Manufacturers and distributors must submit direct payments and transfers of value of any type, including those made in cash and in kind. The draft includes a non-exhaustive list, which includes:

  • funding attendance at medical, academic, or scientific events
  • funding for meals and other recreational events
  • payments for patient monitoring
  • funding for research
  • medical continuing education activities
  • medical equipment

Thus, Columbia’s law explicitly states that many transfers of value that are excluded under the U.S. Sunshine Act are to be reported on in Columbia. The only four exceptions are as follows (interestingly many dollar thresholds are in proportion to the minimum wage, which works out to a monthly wage of COL$589,500 (US$333)):

  1. Payments by parties obligated to register made to someone with a employment or contractual relationship to develop the social objective of the activity of the payer shall not be registered.
  2. Medical samples or diagnostic tests shall not be registered “unless their individual market value exceeds four minimum wages (SMLMV).”
  3. Printed promotional information shall not be registered unless it is part of a continuing education or recreational activity.
  4. Transfers of value of less than half (1/2) a monthly legal minimum wage need not be registered, unless they exceed one monthly legal minimum wage in one year. 

Reporting entities must then consolidate their payments into categories (such as food and drink, research, gifts). These are almost identical to the US Sunshine Act categories. The reports must also include the “form” of payment–cash, in kind items, stocks. 

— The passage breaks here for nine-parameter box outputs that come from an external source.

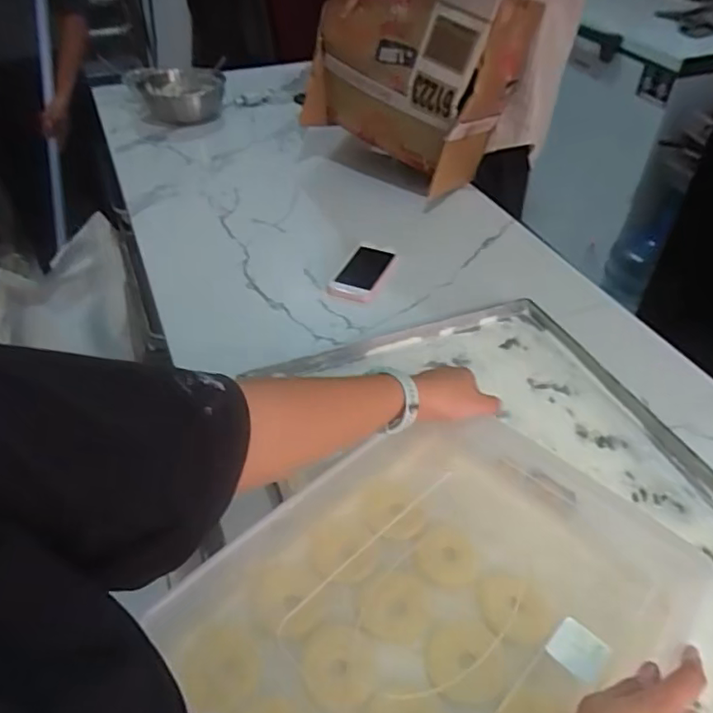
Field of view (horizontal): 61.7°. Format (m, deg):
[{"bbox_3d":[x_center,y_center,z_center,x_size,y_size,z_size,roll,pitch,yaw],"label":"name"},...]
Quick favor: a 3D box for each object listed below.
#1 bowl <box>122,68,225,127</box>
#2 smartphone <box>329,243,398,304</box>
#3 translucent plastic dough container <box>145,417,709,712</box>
[{"bbox_3d":[-0.418,-0.617,1.394,0.179,0.087,0.217,-26,48,-26],"label":"bowl"},{"bbox_3d":[0.012,-0.127,0.900,0.068,0.014,0.136,16,44,16],"label":"smartphone"},{"bbox_3d":[0.060,0.196,0.463,0.360,0.056,0.280,-33,52,-31],"label":"translucent plastic dough container"}]

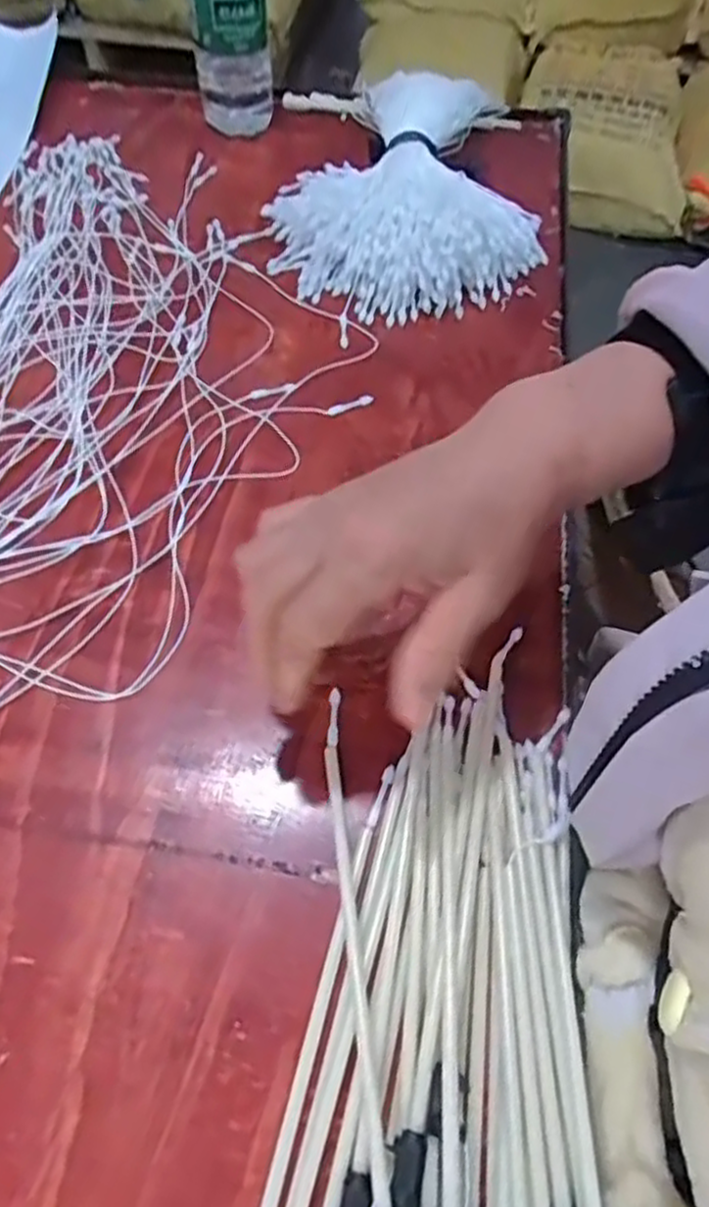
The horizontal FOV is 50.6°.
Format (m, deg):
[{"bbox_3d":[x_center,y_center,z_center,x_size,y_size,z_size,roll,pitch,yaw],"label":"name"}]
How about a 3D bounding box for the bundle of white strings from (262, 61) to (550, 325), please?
[{"bbox_3d":[0.042,-0.342,0.590,0.211,0.055,0.307,5,58,2],"label":"bundle of white strings"}]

As noted above, the current draft contemplate different stages for implementation. The first stage will last one year and include two registrations–first, payments made during the first half of 2015 will be completed before October 31, 2015. The second registration will cover payments made in the second half of 2015 and will be completed before April 30, 2016. 

The second phase will be mandatory, and requires individual, non-aggregated payment reports. It is slated to begin January 2016 and its rules will remain in place going forward, with reports required before April 30 each year. Notably, “[t]he only payments that will not be individually identified are those given to patients and the registry will maintain the aggregate amount,” the draft states. “Those that are transferred to patient associations shall be reported individually.”

We will continue to follow updates on Columbia’s disclosure law, as well as other Sunshine initiatives. View our coverage of the Open Payments release here

In the meantime, Columbia provides a fairly succinct answer to most disclosure inquiries we could think of: “In case of a question as to whether a payment or transfer of value should or should not be registered, it shall be registered.”